1. Stabilizing the axis of rotation. (Because letting the the axis drift wastes angular momentum.)
2. Keeping as much as possible of the body mass as close as possible to the axis, minimizing moment of intertia.
3. Removing other internal motions of the body that would waste angular momentum.
4. In general, it helps efficiently transfer momentum between parts of the body (like the leg, foot, and boot, to the rest of the body). (I've gradually figured out this helps in some other sports, such as kayaking.) Because if you let some of your momentum, energy and muscle strength move the wrong joints, much of that momentum, energy, and muscle strength are wasted.

I guess my coaches were used to working with better athletes, who had already figured out that stabilizing the core matters when they were small children.

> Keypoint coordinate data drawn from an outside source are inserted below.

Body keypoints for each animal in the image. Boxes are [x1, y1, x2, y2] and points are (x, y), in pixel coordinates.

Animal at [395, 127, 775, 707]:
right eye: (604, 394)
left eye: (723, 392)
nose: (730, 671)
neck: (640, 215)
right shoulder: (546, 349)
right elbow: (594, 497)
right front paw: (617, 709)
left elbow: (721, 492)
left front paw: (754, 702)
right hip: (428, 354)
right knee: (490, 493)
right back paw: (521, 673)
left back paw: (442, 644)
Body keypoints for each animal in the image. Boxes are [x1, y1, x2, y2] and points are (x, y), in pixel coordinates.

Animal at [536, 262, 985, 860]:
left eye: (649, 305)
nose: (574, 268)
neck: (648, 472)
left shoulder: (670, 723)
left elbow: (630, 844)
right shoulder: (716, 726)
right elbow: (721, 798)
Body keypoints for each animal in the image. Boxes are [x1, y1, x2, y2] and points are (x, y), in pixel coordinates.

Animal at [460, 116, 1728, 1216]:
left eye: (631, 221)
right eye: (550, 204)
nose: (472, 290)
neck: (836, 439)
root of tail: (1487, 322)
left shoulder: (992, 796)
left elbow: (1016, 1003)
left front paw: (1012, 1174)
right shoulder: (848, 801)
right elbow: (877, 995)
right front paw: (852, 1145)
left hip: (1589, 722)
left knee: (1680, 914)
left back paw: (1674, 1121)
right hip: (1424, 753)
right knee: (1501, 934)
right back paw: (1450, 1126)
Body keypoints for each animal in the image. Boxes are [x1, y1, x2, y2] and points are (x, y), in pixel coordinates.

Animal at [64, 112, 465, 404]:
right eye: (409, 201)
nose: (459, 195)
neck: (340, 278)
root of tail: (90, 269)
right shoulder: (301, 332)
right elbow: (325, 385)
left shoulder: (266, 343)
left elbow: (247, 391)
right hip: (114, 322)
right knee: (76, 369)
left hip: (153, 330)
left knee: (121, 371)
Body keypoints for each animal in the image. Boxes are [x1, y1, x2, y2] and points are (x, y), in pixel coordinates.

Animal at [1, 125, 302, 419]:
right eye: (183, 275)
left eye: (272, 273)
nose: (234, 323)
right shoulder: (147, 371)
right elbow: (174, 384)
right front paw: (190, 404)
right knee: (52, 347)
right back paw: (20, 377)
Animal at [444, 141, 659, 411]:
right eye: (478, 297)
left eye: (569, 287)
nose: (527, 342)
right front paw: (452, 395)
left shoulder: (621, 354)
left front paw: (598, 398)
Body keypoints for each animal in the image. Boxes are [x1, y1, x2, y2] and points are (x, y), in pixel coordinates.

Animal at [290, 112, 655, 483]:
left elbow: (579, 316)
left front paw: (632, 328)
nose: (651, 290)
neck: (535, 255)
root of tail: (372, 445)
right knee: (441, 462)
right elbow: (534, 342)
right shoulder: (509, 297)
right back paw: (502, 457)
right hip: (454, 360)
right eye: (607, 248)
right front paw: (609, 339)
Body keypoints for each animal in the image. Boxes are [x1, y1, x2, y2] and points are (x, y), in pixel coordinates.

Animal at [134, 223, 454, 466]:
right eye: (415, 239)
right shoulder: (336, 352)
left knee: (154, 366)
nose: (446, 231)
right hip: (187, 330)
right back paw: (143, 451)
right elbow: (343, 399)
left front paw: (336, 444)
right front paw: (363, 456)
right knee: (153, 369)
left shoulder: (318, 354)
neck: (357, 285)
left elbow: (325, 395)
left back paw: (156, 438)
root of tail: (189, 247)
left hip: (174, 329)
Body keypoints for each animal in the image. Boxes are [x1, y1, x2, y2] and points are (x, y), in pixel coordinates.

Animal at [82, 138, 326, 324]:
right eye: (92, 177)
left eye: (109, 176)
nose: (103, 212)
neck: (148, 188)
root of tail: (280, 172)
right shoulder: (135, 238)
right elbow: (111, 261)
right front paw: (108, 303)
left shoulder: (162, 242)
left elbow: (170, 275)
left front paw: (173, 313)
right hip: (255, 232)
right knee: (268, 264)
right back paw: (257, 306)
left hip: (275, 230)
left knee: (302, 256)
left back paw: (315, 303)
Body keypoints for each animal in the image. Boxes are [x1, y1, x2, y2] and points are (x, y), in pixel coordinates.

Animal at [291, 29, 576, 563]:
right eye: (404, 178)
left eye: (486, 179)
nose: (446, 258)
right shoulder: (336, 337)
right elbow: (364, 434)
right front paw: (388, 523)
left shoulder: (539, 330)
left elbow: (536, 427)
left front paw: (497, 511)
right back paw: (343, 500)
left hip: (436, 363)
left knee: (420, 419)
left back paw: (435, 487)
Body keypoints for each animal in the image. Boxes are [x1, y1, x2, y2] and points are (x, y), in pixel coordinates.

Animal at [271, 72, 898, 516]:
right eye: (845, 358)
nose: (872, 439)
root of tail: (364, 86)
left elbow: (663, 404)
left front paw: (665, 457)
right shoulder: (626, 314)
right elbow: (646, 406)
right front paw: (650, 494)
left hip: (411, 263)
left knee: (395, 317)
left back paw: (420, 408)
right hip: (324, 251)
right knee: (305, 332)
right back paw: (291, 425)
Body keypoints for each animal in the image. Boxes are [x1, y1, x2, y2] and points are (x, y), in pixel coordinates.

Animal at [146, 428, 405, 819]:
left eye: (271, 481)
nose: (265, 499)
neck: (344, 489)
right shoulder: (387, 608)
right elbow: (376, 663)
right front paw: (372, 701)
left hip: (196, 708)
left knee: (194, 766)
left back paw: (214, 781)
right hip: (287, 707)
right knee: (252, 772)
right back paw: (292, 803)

So they never saw a need to explain such basic ideas. They may not even be conscious of doing it. But I was a nerd as a child, uninterested in athletics, and lacked the most basic elements of athleticism, so I needed such an explanation to get much of anywhere.

OK, I think I will drop out of this thread now. In all likelihood, though the original poster didn't include a video, my issues aren't her issues, or those of most of the people on this forum, so they are irrelevant to the thread.

In any event, I'm not ready to do any serious jumping, as I am still recovering from an injury, and I've never even done a really good single jump.

But thanks for the help, Doubletoe.

I can go back to my (mostly) waltz jumps, and see if stopping the leg swing and stabilizing the core will make them better.